Zwangsarbeit erwirtschaftet jährlich 150 Milliarden US-Dollar Profite für Unternehmen. Mehr als die Hälfte der europäischen Unternehmen profitiert von Menschenrechtsverletzungen oder Umweltschäden entlang der globalisierten Wertschöpfungskette. Ob in der Textilindustrie, im Ernährungssystem oder im Abbau von Rohstoffen für die Elektronikbranche: Unternehmensgewinne speisen sich systematisch aus menschenunwürdigen Arbeitsbedingungen und der Ausbeutung unserer Lebensgrundlagen.

Welche rechtlichen Lücken erlauben diese Verwerfungen? Sind österreichsiche Unternehmen zur menschenrechtlichen Sorgfaltsprüfung verpflichtet?
Was fordert die Zivilgesellschaft in Europa und im Globalen Süden?
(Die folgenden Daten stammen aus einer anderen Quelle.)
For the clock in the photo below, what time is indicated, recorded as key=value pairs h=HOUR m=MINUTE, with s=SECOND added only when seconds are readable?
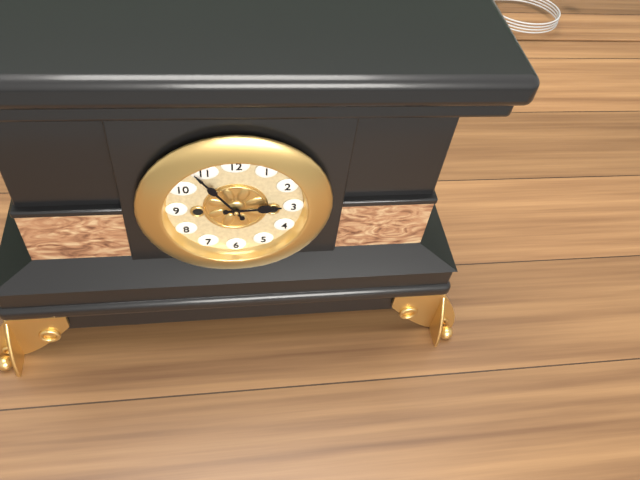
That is h=2 m=54
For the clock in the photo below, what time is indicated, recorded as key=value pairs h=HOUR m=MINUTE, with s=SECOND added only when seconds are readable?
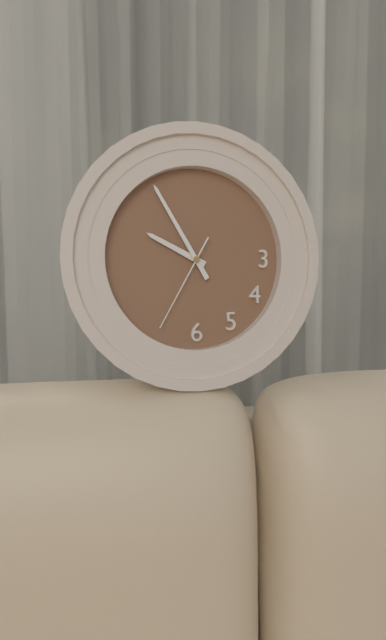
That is h=9 m=55 s=35
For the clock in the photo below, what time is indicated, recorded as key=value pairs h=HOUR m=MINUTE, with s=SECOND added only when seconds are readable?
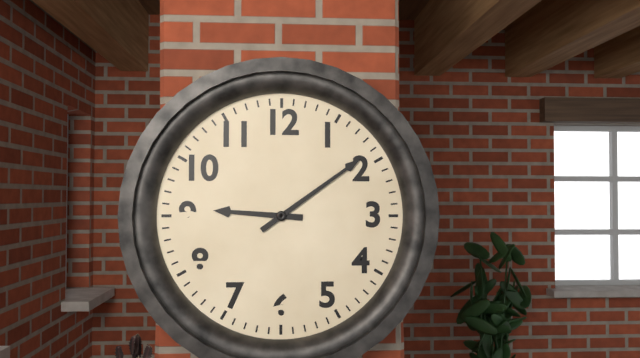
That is h=9 m=9
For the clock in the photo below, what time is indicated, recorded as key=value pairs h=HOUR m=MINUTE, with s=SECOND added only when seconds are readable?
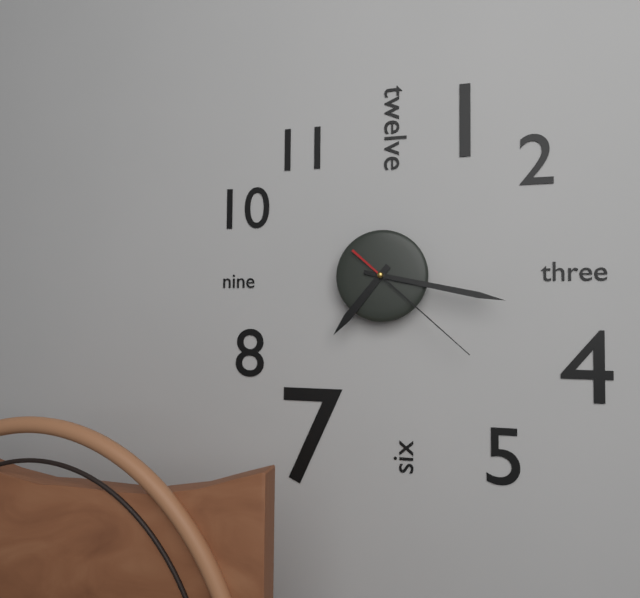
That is h=7 m=17 s=22
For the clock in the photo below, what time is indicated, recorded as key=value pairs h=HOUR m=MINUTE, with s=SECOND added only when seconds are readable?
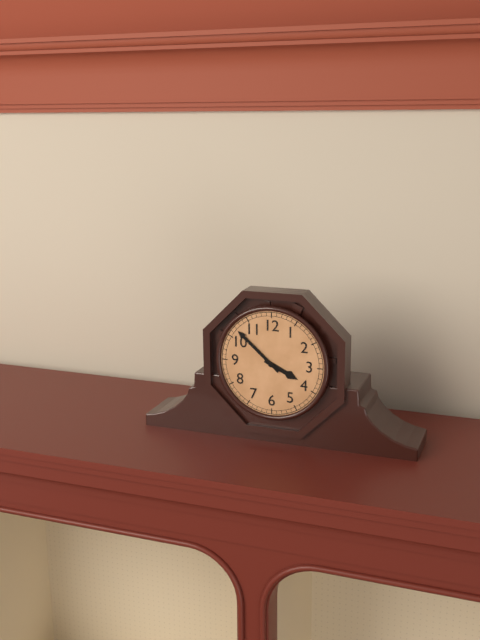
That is h=3 m=52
Und welche Rolle haben ArbeitnehmerInnenvertretungen im Aufbau von Alternativen?

Mittwoch, 19.9.2018
17h30 Uhr
AK Bibliothek Lesesaal, Prinz Eugen-Strasse 20-22, 1040 Wien

Begrüßung:
– Valentin Wedl, EU & Internationales in der AK Wien
– Carla Weinzierl, NeSoVe / Netzwerk Soziale Verantwortung

Podium:
– Daniel Machado Gaio, Umweltsekretär der CUT, Brasilien / Central Única dos Trabalhadores (Gewerkschaftsdachverband)
– Sabine Stelczenmayer, internationales Referat im ÖGB
– Stefan Grasgruber-Kerl, Südwind
– Claudia Saller, ECCJ / European Coalition for Corporate Justice, Brüssel

Moderation:
Martina Bachler, Business Redaktion Trend

Ausklang mit Buffet bis 21:00 Uhr.
Für Übersetzung aus dem Portugiesischen ist gesorgt.
Die Teilnahme ist kostenlos, um Anmeldung wird gebeten.
Die Veranstaltung wird organisiert von NeSoVe, Weltumspannend Arbeiten und der Arbeiterkammer Wien.